The wines are usually medium dark coloured, with a shorter pre-maceration, fermentation in open vats, cap punched down, aging in oak casks, 15-60% new depending on vintage and Cru.
Usually they show very fine and true out of cask - and also in the 1st 1-2 years after bottling, but then they need time in the bottle, but age excellently (a Nuits Boudots 1992 recently was still very fine) … The oak shows a bit in the youth, but integrates very well …
(in the early 90ies they used a bit much oak explicitely for the US-market, but this has been abandoned …)

The Romanee-St-Vivant, Clos Vougeot, Vosne Beaumonts and the two Nuits are the stars … the Chambolle 1er and Village are also very good …
The 2015s were all great out of cask last week.

Attention: they are using Diam Corks since 2008, something that doesn´t make me very happy … but we´ll see.

Gerhard,

Any experience with the 93 RSV?

Dan

The 2002 Romanee St. Vivant was fabulous a couple of years ago.
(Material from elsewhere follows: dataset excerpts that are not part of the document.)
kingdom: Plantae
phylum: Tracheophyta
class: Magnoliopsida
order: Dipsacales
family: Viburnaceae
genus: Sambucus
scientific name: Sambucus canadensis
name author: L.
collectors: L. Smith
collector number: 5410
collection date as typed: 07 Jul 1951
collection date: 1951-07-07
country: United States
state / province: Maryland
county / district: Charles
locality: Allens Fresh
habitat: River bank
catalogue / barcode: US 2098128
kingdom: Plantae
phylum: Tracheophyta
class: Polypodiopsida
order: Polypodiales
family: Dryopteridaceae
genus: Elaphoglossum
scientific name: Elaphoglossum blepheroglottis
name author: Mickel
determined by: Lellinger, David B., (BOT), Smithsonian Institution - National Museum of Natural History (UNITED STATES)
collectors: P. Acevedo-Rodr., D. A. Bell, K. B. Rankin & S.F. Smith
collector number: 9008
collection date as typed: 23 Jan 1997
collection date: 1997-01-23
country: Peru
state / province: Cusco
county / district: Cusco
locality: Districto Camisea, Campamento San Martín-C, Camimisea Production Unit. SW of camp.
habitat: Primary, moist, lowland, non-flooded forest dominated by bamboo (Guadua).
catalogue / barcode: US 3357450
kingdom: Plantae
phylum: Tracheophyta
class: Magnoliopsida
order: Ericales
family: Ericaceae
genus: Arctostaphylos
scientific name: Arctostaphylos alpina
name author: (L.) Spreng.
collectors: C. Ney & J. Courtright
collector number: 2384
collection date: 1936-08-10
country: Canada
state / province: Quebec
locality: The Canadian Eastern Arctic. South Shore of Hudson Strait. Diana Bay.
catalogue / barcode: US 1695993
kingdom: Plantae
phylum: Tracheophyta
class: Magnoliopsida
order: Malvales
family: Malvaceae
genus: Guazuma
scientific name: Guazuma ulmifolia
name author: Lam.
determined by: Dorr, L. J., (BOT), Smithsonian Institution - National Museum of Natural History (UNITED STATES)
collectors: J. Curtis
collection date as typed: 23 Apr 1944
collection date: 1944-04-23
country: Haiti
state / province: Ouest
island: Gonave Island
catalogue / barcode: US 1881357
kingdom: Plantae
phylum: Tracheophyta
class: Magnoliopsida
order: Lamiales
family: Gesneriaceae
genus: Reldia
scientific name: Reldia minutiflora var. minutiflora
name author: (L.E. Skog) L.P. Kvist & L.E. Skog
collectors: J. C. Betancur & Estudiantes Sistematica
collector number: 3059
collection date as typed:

Yes, but long ago … must have been around 2002/03 … very promising, but far too young …
It was very concentrated but seemed quite tight and closed … should be in a better spot now …

Hopefully, although perhaps not in double mags!

Oaky when young & very nice after sufficient time in bottle. Their Clos de Vougeot is excellent and the RSV is a beauty.

FWIW - we had unexspected guests tonight - and I opened spontaneously a bottle of

1996 JJ Confuron Chambolle-Musigny (Village):

medium full ruby colour, quite transparent, nose first a bit reserved (no slow-oxing or decanting, just p´n´p), opened up nicely over 1+ hour, red berries and cherries, some spices, noticable acidity but buffered with full mature fruit, really elegant and well balanced (no oak detectable), very enjoyable, medium length, fully mature, better drink up over the next 5 years, only slightly lacking in complexity which kept me from awarding an outstanding rating, conservative 89 points.

New oak percentages range from 30% (village) to 80-100% (Grand Cru). Raised for 15-18 months. I’ve never experienced a wine from them where the oak felt out of place or forced. To me they are powerful yet elegant wines made for ageing.

A bottle of the '09 RSV in April was stunning. Had the '05 on release and thought it showed plenty of oak but there was certainly powerful fruit there.